## What to produce:
The following data has a line with "middle dip: (716, 448)" and a line with "ring mcp: (546, 445)". Write out exactly those lines and all the lines between them.
--- Material for this task Enclosed Below ---
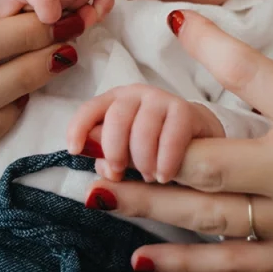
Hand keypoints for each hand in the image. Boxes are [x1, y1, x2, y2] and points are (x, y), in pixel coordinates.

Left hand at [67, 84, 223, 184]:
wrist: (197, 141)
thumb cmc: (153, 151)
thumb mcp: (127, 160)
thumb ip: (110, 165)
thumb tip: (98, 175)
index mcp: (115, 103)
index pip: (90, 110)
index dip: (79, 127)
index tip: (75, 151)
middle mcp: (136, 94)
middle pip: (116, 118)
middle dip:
--- End of Enclosed Material for this task ---
--- Material for this task Enclosed Below ---
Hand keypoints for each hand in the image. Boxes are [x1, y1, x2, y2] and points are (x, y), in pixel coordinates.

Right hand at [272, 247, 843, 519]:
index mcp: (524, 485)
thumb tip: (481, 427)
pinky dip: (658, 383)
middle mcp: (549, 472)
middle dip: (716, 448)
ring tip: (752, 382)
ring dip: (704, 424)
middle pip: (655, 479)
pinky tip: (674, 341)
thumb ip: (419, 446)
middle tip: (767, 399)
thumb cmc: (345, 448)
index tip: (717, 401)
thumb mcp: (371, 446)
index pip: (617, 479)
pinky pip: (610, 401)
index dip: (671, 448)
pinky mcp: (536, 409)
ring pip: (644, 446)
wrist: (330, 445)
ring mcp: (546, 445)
--- End of Enclosed Material for this task ---
--- Material for this task Enclosed Below ---
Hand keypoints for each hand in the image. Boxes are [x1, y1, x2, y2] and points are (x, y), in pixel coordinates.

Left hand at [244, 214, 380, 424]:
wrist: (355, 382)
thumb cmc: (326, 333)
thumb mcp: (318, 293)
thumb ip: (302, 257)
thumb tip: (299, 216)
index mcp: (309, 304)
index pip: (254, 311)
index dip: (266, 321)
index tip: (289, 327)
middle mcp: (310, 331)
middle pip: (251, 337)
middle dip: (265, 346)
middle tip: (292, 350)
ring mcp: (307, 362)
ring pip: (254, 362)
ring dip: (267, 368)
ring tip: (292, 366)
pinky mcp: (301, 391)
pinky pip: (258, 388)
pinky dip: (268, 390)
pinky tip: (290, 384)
--- End of Enclosed Material for this task ---
## Exercise output:
middle dip: (716, 448)
ring tip: (752, 382)
ring dip: (704, 424)
middle pip: (655, 479)
pinky tip: (674, 341)
thumb ip: (419, 446)
middle tip: (767, 399)
thumb cmc: (345, 448)
index tip: (717, 401)
thumb mcp: (371, 446)
index pip: (617, 479)
pinky pip: (610, 401)
index dip: (671, 448)
pinky mcp: (536, 409)
ring pip: (644, 446)
wrist: (330, 445)
ring mcp: (546, 445)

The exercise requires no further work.